Looking forward to a full 12 months in 2009!!


----------



## Wade E (Dec 17, 2008)

Thats a good start for you new wine makers.


----------



## grapeman (Dec 17, 2008)

I think we are breeding a new crop here that are developing OCW. Anybody guess what that is? I know a few of us already have it here!


----------



## gaudet (Dec 17, 2008)

appleman said:


> I think we are breeding a new crop here that are developing OCW. Anybody guess what that is? I know a few of us already have it here!



Obsessive Compulsive Winos?


Obsessive Compulsive Winemaker's?


----------



## grapeman (Dec 17, 2008)

Take yer pick there! I think they both fit perfectly.


----------



## gaudet (Dec 17, 2008)

I'm waiting for the day I can partake once or twice a week the fruits of my labor..... And not have to wait for it to age(cause its old enough). I guess next year at this time I'll be more well adjusted to how things work........


----------



## Jack on Rainy (Dec 17, 2008)

gaudet said:


> I'm waiting for the day I can partake once or twice a week the fruits of my labor..... And not have to wait for it to age(cause its old enough).
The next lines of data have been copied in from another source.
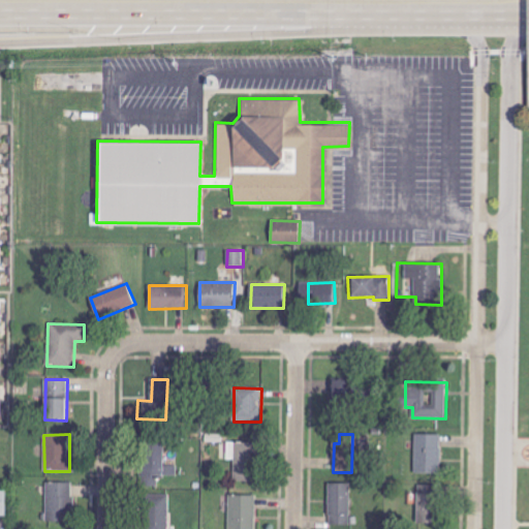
[(442,434),(415,434),(414,473),(441,473),(442,434)]
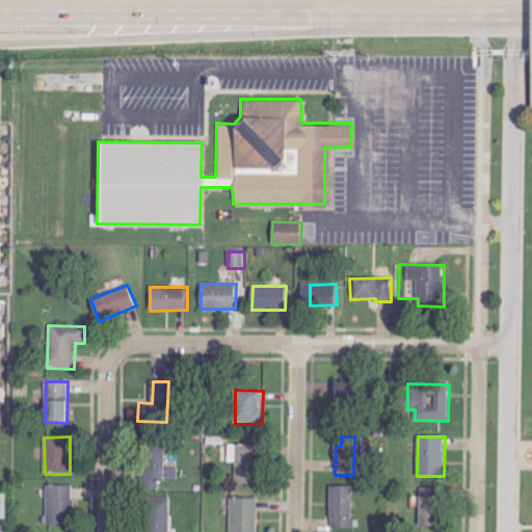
[(178,479),(178,469),(164,469),(164,445),(143,445),(142,489),(158,489),(158,478),(178,479)]
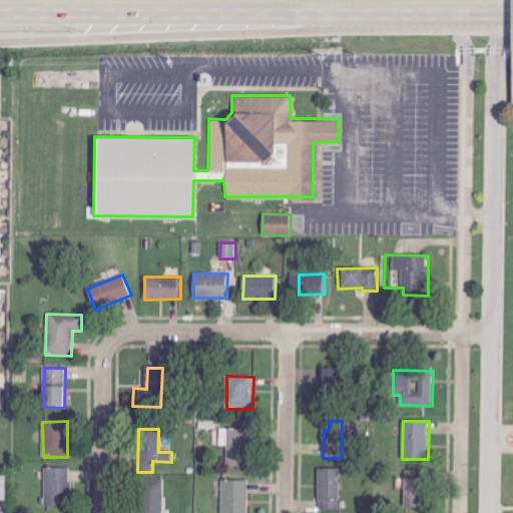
[(227,446),(227,473),(246,474),(247,430),(221,429),(220,446),(227,446)]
I guess next year at this time I'll be more well adjusted to how things work........


Gaudet, you could be rookie of the year! I wonder if there is a bonus or trophy for that??
BTW you better plan on more time to get to drinking a bottle or two a week of your own stuff. Maybe 2010.I think it takes more than a year to get some of the kits good enough to drink.'09 is looking good causeour '07s have promise....


----------



## Car-Boy (Dec 18, 2008)

Wow, it's only been 4 days since I asked for another poll for this year and there are 4 pages of posts. Looks like everyone's been busy having fun and enjoying some fine wines, that's GREAT! So far this year my fun equals 90 gal. I just recieved2 kits,CC Merlot and CC Syrah that I will start on Jan 1st. And to answer Northern Winos question: I know your question was just in tease, but, I am a teacher at an Ele. school.


----------



## TyTheGuy (Dec 27, 2008)

Although I just started with the kit wines, I have been making fruit wines for a while now and so this years grand total is......9 gallons.... sad I know. But my new years resolution is to try and start at least one per month this year puting me somewhere in the range of 80 gallons for next year. We shall see how it goes. Temptation alone might get me over the 100 gallon mark next year.


----------



## vcasey (Dec 27, 2008)

Just pitched the yeast on my last wine for this year. Its an Orange Wine that after I stabilize and clear I'll split into 3-1 gallon batches. I'm aging one one coffee beans, one on cocoa nibs, and one on both. All the fermenters (or carboys) are full and I'm keeping my fingers crossed that I'll have one available on the first for a New Years Day experiment. I'll finish the year with 99 gallons. Exactly the same as last year.
VPC


----------



## Appfan (Dec 28, 2008)

6 - Just getting started!


But oh, the plans....


----------



## Tom (Dec 30, 2008)

*OK guys and gals.

I make the "limit" that being 200 gallons. Who else make wine from Juice AND fruit?



T*


----------



## Wade E (Dec 30, 2008)

I make quite a bit of wine from juice and fruit, typically about 1/2 of what I make per year. Right now I have 6 gallons of Black Currant and 3 gallons of Blackberry in progress, 1 is just about done fermenting at 63* and the other is clearing on its own.


----------